Vertrauen zurückzugewinnen ist also möglich. Das große Problem von VW ist jedoch, dass der Riesenkonzern inzwischen unregierbar geworden ist. VW wird zentral aus Wolfsburg geführt, das Sagen haben einige wenige, alle anderen sind Befehlsempfänger, Zweifel oder gar Widerspruch sind unerwünscht. Konzernchef Winterkorn hat sich buchstäblich um jede Schraube gekümmert. Der interne Druck, immer mehr Fahrzeuge zu verkaufen, ist offenbar so immens, dass wie in den USA bewusst Umweltregeln umgangen werden. VW sei wie Nordkorea ohne Arbeitslager, stand einmal im Spiegel. Der autokratische Führungsstil ist schon lange nicht mehr zeitgemäß, das hat sich schon im jüngsten Machtkampf gezeigt.

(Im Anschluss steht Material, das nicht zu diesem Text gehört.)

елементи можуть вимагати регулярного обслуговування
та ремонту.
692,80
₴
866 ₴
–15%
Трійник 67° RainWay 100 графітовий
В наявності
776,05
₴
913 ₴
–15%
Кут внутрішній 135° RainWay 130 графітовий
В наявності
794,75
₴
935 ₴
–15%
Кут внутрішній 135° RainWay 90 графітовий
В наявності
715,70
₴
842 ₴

Dazu kommt, dass eine gute Unternehmensführung, eine funktionierende Corporate Governance, fehlt. Der VW-Konzern wird von einigen Managern geführt, als sei er ein kleiner Mittelständler. Im Aufsichtsrat sitzen Vertreter der Familien Porsche und Piëch und des Landes Niedersachsen sowie Arbeitnehmervertreter. Unabhängige und kritische Kontrolleure? Fehlanzeige. Die Gewerkschafter sind ohnehin ganz eng mit dem Management verbandelt. Der frühere IG-Metall-Chef Berthold Huber führt seit dem Abgang Ferdinand Piëchs sogar den Aufsichtsrat. In dieser Situation aber wäre als Krisenmanager eine starke Unternehmerpersönlichkeit gefragt, kein Gewerkschaftsführer.